The monarchy was overthrown in 1893 and the Provisional Government set up, which established the Republic of Hawai’i. Wilson relates that, in 1896, the Republic passed a law prohibiting the carrying of a firearm without a license, but does not mention that anyone could obtain a license on the payment of an annual fee of one dollar, without any other qualification. See Republic of Hawaii v. Clark (Haw. 1897).

Hawaii was a U.S. Territory from 1898 until 1959. Its carry restrictions only applied to concealed handguns, which required a permit that would be issued if the person had “good reason to fear an injury” or “other proper reason.” We have no idea how strictly such laws were administered. It was not until 1961 that a permit was also required to carry openly.

For the above history, Wilson relies on the Ninth Circuit’s 2021 decision in Young v. Hawai’i, which upheld the state’s ban on open carry and which was vacated and remanded by the Supreme Court in light of Bruen. I have written about Young’s faux histoire here.

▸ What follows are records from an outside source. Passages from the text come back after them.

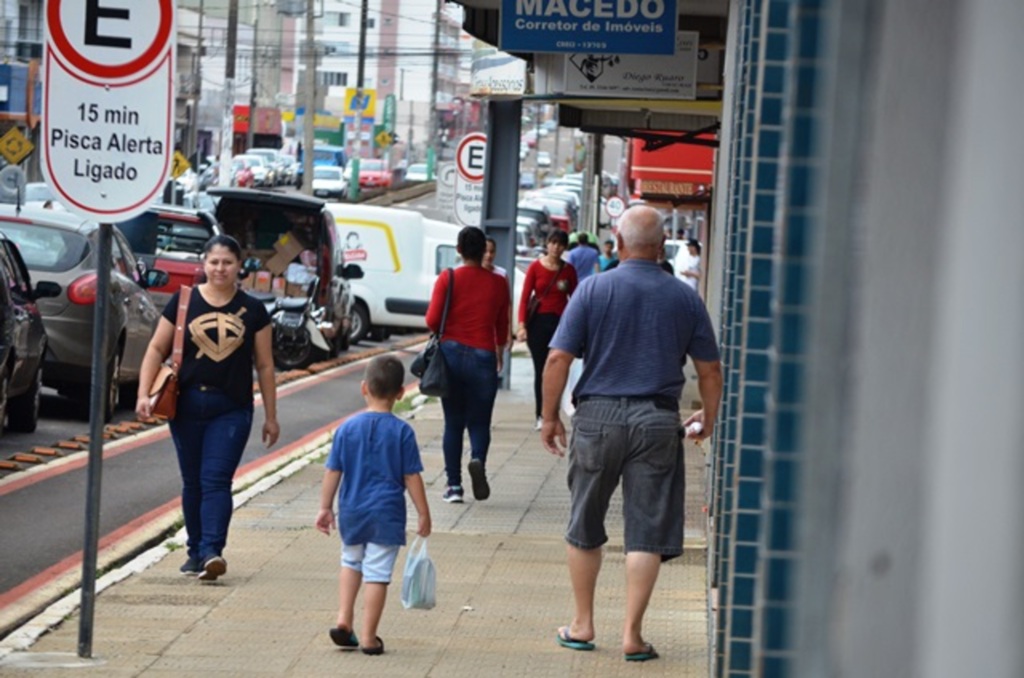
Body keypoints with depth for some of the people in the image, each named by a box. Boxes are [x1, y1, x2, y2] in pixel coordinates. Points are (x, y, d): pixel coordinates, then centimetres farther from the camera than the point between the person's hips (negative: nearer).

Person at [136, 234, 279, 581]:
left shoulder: (252, 311, 3)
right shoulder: (184, 302, 2)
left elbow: (264, 365, 7)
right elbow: (157, 349, 3)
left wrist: (271, 417, 7)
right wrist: (143, 394, -9)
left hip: (232, 409, -1)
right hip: (187, 405, 1)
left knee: (216, 480, -11)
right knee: (192, 482, 8)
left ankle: (212, 552, -19)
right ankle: (196, 552, 18)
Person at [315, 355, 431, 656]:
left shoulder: (347, 428, -3)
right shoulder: (402, 432, -9)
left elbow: (333, 471, 2)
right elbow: (412, 477, -6)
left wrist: (326, 507, 13)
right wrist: (424, 514, 3)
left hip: (352, 511, 3)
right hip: (387, 515, -3)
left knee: (351, 562, 25)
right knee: (377, 574, 2)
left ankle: (343, 619, 13)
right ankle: (369, 638, 4)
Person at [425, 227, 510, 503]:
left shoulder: (447, 279, -4)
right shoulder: (498, 283, 0)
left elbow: (432, 320, -7)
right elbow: (502, 326, 7)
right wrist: (499, 351, 25)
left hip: (451, 354, 0)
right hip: (483, 356, 0)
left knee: (453, 423, 10)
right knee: (479, 422, 9)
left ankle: (454, 484, 8)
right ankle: (478, 460, -22)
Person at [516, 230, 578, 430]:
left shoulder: (568, 270, 6)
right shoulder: (536, 267, 1)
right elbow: (525, 297, -2)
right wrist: (522, 325, -10)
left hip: (560, 322, 1)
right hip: (538, 321, -1)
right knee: (540, 370, 1)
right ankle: (540, 416, 7)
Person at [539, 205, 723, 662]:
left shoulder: (593, 290, -3)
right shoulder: (684, 298, 2)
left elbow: (558, 359, -7)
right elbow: (709, 370, 6)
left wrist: (550, 417, 4)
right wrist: (708, 418, 23)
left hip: (598, 417, 0)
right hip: (657, 420, 0)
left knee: (585, 529, 14)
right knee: (647, 533, 3)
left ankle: (582, 625, 21)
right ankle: (632, 634, 1)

The post-monarchial history reflects the context in which the guarantee of the right to bear arms in the Constitution of 1950 would have been understood. As in many American states, open carry was lawful and concealed carry required a permit. It was not as if, as Wilson depicts, no right of the people to bear arms was recognized.

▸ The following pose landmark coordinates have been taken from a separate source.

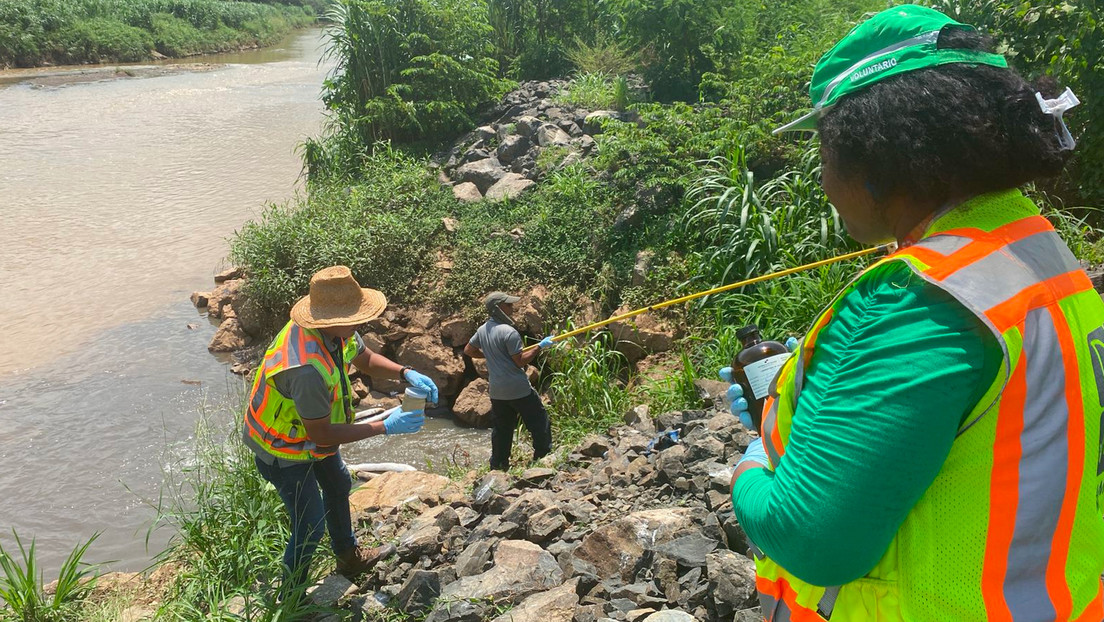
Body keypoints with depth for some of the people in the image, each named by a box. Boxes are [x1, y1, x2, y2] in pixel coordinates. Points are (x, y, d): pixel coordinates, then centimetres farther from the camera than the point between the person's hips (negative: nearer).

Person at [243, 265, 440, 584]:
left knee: (338, 486, 27)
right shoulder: (307, 368, -44)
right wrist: (384, 427, -30)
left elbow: (365, 359, 1)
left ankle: (350, 557, 52)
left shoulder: (337, 329, -19)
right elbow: (322, 435, -34)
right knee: (310, 525, 0)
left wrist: (405, 373, -17)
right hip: (284, 449, -9)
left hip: (312, 429, 9)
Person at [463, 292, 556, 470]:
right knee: (539, 423, 5)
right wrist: (540, 346, -10)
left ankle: (498, 466, 20)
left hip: (496, 391, 7)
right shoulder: (509, 332, -18)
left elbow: (468, 350, 20)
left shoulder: (482, 330, 6)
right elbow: (520, 361, -16)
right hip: (518, 389, -7)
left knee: (501, 429, 15)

One last point about the historical context in which the 1950 Constitution was adopted. That was only five years after the end of World War II, which for the U.S. began with the attack on Pearl Harbor. When the Hawai’i National Guard was federalized, the Territorial Guard and supportive armed civilian groups stepped up to protect against sabotage and defend against potential invaders. Many of the delegates at the 1950 convention, like our Founders, doubtlessly considered the militia to consist of the people at large who would take up arms in an emergency.

Wilson ends with an explanation of how “the spirit of Aloha clashes with a federally-mandated lifestyle” of recognizing the right of citizens to carry firearms. While that was another jab at the U.S. Supreme Court, Wilson found that the defendant lacked standing to raise a Second Amendment defense because he had not applied for a carry permit, a requirement that Bruen recognizes. The Wilson court could have followed the same logic and found that he lacked standing to challenge § 17 as well, in which case no need would have existed to repeal that guarantee of the state Bill of Rights by judicial fiat.